_给定文本_

★ ★ ★ ★ ★ ★ ★

AES key — encoded in the machine readable zone of a European ePassport
AES key
— encoded in the machine readable zone of a European ePassport
题目地址
AES key — encoded in the machine readable zone of a European ePassport
解题过程
第一步:补全给出的密钥
通过查阅题目附录里提到的文档,可以找到校验位的具体机制,依据解释可求出初始密钥"?"处的取值
def pre(k):
k = list(k)
weights = [7, 3, 1, 7, 3, 1]
sum = 0
for i in range(21, 27):
sum += int(k[i]) * weights[i - 21]
sum %= 10
k[27] = str(sum)
return ''.join(k)
第二步:根据文档对\(K_{seed}\)的描述还原MRZ_information和\(K_{seed}\)
def getK_seed(k):
mrz_imt = k[:10] + k[13:20] + k[21:28]
H_SHA1 = sha1(mrz_imt.encode()).hexdigest()
return H_SHA1[:32]
第三步:根据附录五求出\(K_{ENC}\),也就是Key
由于我们只需要求出\(K_{ENC}\),所以只需要令c='00000001'即可
def getKab(k):
kab = []
k = '{:064b}'.format(int(k, 16))
for i in range(0, len(k), 8):
kab.append(k[i:i + 7])
if k[i:i + 7].count('1') % 2 == 0:
kab.append('1')
else:
kab.append('0')
return hex(int(''.join(kab), 2))[2:]
def getKey(k):
k = k + '00000001'
H = sha1(bytes.fromhex(k)).hexdigest()
return getKab(H[:16]) + getKab(H[16:32])
第四步:利用求得的Key求出明文
用CBC模式下的AES加密即可直接求出密文
def getP(C, k):
C = b64decode(C)
aes = AES.new(bytes.fromhex(k), AES.MODE_CBC, bytes.fromhex('0'*32))
return aes.decrypt(C).decode()
运行结果
完整代码
from hashlib import sha1
from base64 import b64decode
from Crypto.Cipher import AES
C = '9MgYwmuPrjiecPMx61O6zIuy3MtIXQQ0E59T3xB6u0Gyf1gYs2i3K9Jxaa0zj4gTMazJuApwd6+jdyeI5iGHvhQyDHGVlAuYTgJrbFDrfB22Fpil2NfNnWFBTXyf7SDI'
K = '12345678<8<<<1110182<111116?<<<<<<<<<<<<<<<4'
def pre(k):
k = list(k)

★ ★ ★ ★ ★ ★ ★

_学习材料_

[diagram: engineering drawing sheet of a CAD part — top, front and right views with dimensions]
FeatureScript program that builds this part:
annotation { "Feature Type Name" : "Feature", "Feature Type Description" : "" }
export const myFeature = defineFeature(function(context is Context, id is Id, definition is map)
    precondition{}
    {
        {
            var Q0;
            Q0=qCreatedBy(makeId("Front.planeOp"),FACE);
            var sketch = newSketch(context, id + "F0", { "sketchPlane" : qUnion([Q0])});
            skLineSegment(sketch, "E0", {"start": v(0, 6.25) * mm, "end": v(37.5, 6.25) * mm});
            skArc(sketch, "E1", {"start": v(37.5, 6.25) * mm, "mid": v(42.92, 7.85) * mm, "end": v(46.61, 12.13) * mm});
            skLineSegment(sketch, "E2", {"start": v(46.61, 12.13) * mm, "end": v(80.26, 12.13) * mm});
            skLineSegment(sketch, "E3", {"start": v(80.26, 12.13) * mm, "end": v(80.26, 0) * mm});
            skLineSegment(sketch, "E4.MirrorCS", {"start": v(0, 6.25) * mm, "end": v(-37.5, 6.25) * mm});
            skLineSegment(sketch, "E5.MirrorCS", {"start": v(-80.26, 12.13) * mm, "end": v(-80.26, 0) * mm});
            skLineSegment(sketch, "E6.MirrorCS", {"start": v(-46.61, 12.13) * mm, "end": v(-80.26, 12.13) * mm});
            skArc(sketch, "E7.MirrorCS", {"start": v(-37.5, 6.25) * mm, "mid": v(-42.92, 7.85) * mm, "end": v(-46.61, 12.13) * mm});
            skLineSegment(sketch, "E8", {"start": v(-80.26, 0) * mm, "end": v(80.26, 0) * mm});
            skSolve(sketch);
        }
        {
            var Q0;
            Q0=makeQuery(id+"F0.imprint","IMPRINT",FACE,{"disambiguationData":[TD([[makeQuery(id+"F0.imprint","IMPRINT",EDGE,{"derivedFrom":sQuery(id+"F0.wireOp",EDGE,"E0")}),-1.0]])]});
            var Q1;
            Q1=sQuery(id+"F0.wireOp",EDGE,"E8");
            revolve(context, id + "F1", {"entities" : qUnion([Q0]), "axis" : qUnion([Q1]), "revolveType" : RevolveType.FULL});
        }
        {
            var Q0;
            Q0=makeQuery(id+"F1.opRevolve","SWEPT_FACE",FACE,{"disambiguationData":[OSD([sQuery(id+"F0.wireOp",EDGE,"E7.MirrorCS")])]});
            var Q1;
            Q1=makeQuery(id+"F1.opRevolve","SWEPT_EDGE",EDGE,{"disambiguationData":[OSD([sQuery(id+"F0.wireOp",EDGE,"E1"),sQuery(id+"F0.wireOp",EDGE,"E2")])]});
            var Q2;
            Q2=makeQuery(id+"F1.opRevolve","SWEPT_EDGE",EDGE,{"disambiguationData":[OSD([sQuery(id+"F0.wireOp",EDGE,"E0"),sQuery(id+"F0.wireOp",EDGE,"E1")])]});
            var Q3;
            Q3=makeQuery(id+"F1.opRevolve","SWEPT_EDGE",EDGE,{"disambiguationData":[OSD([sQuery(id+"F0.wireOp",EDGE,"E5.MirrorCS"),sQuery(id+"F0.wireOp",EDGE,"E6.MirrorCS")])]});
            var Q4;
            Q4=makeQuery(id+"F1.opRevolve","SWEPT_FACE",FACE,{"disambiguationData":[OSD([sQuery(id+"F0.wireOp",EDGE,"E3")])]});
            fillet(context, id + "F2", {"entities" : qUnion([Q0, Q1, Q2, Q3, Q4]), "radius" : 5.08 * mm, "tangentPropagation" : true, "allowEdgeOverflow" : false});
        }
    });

★ ★ ★ ★ ★ ★ ★

_待答问题_
A. 在电子护照AES密钥的解题文章里,为了只求出\(K_{ENC}\),c被设成了什么值?
B. 请从电子护照AES密钥的解题文章最后显示的那一行之后接着续写下去。
上面的条目是独立材料,与电子护照AES密钥的解题文章无关。

_答案列表_
A. c被设为'00000001'。

B.
weights = [7, 3, 1, 7, 3, 1]
sum = 0
for i in range(21, 27):
sum = (sum + int(k[i]) * weights[i - 21]) % 10
k[27] = str(sum)
return ''.join(k)
def getK_seed(k):
mrz_imt = k[:10] + k[13:20] + k[21:28]
H_SHA1 = sha1(mrz_imt.encode()).hexdigest()
return H_SHA1[:32]
def getKab(k):
kab = []
k = '{:064b}'.format(int(k, 16))
for i in range(0, len(k), 8):
kab.append(k[i:i + 7])
if k[i:i + 7].count('1') % 2 == 0:
kab.append('1')
else:
kab.append('0')
return hex(int(''.join(kab), 2))[2:]
def getKey(k):
k = k + '00000001'
H = sha1(bytes.fromhex(k)).hexdigest()
return getKab(H[:16]) + getKab(H[16:32])
def getP(C, k):
C = b64decode(C)
aes = AES.new(bytes.fromhex(k), AES.MODE_CBC, bytes.fromhex('0'*32))
return aes.decrypt(C).decode()
if __name__ == '__main__':
K = pre(K)
K_seed = getK_seed(K)
Key = getKey(K_seed)
P = getP(C, Key)
print(P)
感想
对加密方式有了更新的认识,通过设置多个且校验方式不同的校验位进行检验的方式很有趣。这个题目的实现代码不长,但基于飞行护照的背景,也让我认识深刻:密码在生活中,无处不在。